--- Records supplied ---
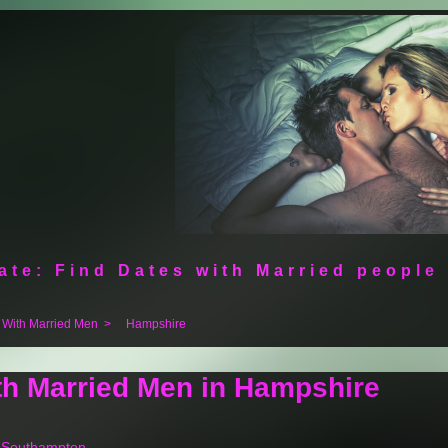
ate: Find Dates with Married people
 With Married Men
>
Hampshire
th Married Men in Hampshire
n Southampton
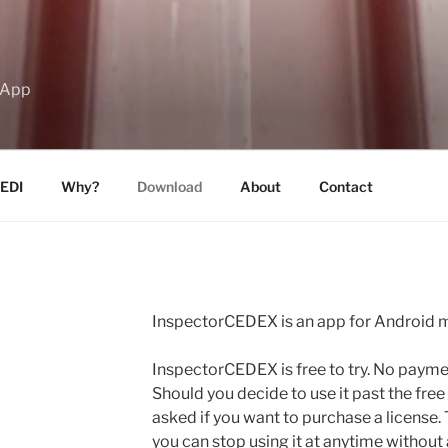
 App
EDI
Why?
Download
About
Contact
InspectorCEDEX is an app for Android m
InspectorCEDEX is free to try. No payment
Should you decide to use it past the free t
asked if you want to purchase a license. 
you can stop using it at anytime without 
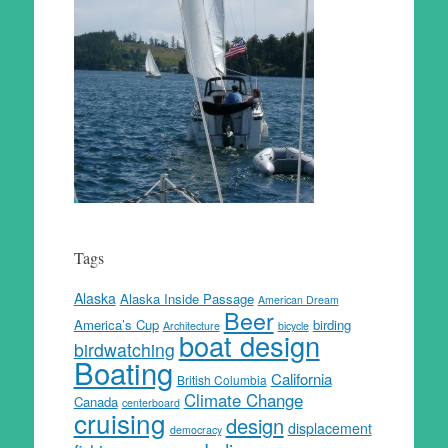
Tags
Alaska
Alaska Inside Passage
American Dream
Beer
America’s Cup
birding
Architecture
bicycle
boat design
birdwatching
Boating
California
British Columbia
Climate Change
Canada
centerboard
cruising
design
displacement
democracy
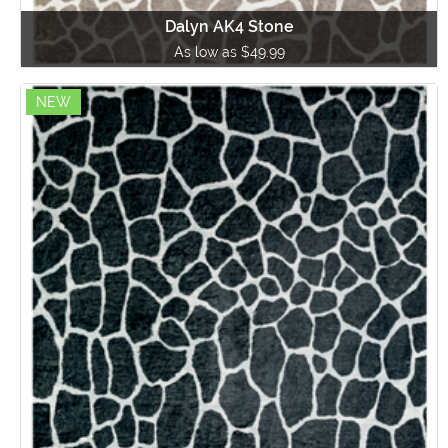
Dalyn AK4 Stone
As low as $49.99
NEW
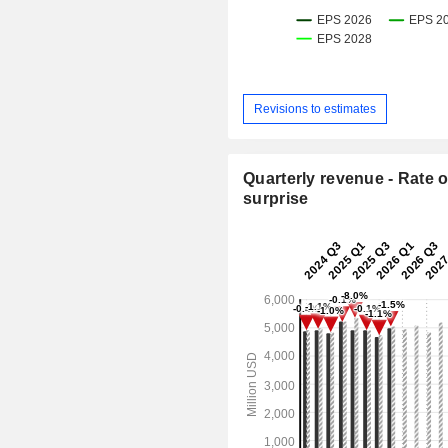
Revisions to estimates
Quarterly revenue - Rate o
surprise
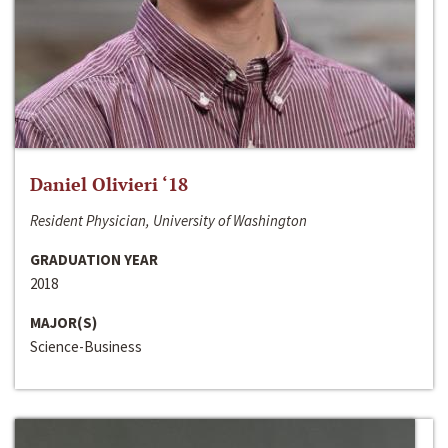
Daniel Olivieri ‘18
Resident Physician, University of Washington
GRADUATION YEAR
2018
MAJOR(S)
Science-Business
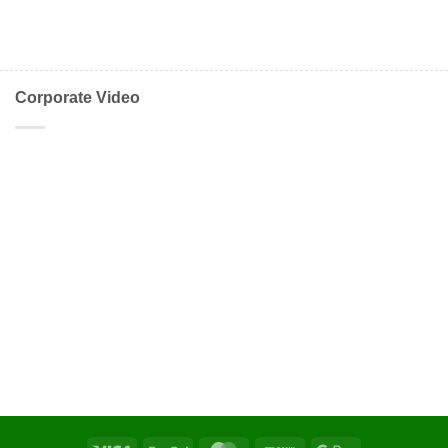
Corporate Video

--- Aim of the exercise ---
The required response consists solely of the lines from the line containing "Quarterly revenue - Rate o" through the end of the listing, both ends included, copied exactly without pictures.

--- Result for this task ---
Quarterly revenue - Rate o
surprise
Daniel Olivieri ‘18
Resident Physician, University of Washington
GRADUATION YEAR
2018
MAJOR(S)
Science-Business
Corporate Video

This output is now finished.